__Job item__.
Wherever the string "ingressar" shows up in the records below, return that line.

__Supplied entries__.

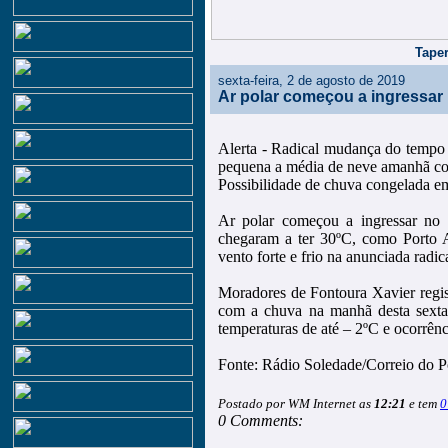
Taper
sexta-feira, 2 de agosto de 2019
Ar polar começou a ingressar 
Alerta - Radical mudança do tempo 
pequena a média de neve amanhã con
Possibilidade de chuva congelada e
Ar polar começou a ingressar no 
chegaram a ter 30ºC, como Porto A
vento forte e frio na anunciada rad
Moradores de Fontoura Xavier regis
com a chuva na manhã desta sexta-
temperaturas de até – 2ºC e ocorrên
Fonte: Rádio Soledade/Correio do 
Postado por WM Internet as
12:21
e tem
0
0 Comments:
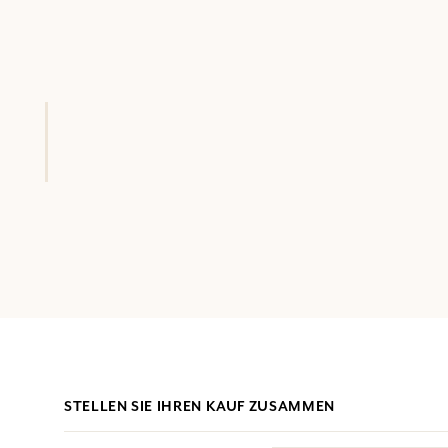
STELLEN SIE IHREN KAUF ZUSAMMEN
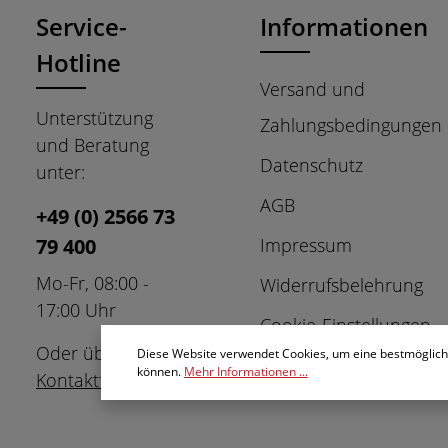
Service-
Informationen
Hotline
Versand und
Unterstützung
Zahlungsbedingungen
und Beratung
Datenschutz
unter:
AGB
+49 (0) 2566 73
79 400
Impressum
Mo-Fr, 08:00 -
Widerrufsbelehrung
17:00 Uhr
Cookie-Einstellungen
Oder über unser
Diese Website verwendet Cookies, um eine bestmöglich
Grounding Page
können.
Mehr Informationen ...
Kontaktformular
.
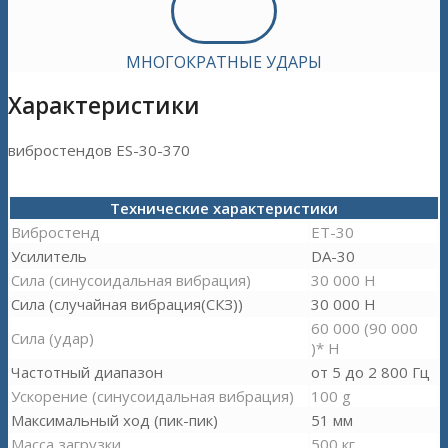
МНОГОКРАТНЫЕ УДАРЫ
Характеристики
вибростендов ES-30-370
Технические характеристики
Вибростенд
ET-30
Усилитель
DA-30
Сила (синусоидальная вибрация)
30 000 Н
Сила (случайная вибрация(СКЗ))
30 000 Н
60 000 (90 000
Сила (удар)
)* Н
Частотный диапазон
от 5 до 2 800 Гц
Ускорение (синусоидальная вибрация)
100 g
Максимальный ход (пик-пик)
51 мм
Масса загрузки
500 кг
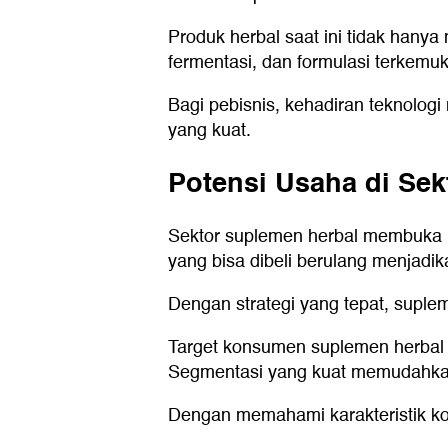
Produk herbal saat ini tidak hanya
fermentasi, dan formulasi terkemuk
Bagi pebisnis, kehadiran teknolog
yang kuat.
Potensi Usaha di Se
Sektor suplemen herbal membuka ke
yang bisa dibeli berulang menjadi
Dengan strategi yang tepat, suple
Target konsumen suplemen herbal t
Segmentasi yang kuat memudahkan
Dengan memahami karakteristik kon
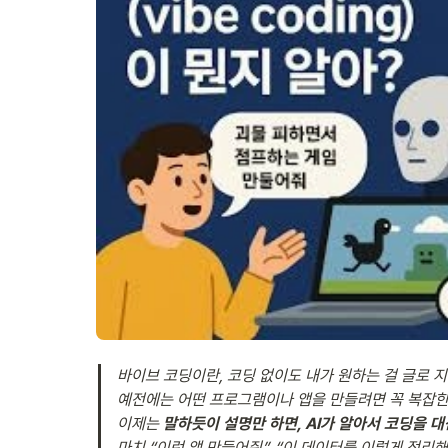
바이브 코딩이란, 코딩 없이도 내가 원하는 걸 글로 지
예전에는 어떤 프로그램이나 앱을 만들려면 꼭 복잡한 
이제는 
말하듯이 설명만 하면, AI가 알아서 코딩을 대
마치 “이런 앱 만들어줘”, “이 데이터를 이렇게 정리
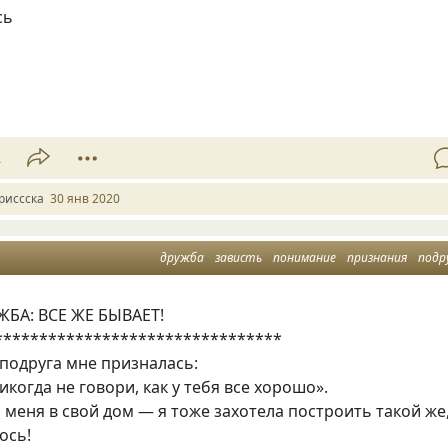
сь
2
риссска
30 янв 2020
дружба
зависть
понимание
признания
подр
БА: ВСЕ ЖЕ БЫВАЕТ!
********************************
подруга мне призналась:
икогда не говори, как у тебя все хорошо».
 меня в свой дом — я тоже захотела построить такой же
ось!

...

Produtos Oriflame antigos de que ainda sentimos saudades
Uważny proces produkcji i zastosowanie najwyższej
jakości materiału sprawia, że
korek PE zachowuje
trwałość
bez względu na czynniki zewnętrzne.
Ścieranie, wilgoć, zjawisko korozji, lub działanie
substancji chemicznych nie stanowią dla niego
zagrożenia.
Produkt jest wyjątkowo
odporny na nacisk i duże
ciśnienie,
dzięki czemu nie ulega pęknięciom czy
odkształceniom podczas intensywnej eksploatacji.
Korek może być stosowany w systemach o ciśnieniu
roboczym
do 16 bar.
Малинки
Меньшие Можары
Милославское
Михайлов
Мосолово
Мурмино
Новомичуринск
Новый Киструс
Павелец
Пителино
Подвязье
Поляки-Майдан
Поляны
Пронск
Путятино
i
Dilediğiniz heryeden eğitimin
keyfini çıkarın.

__Written answer__.
Ar polar começou a ingressar 
Ar polar começou a ingressar no 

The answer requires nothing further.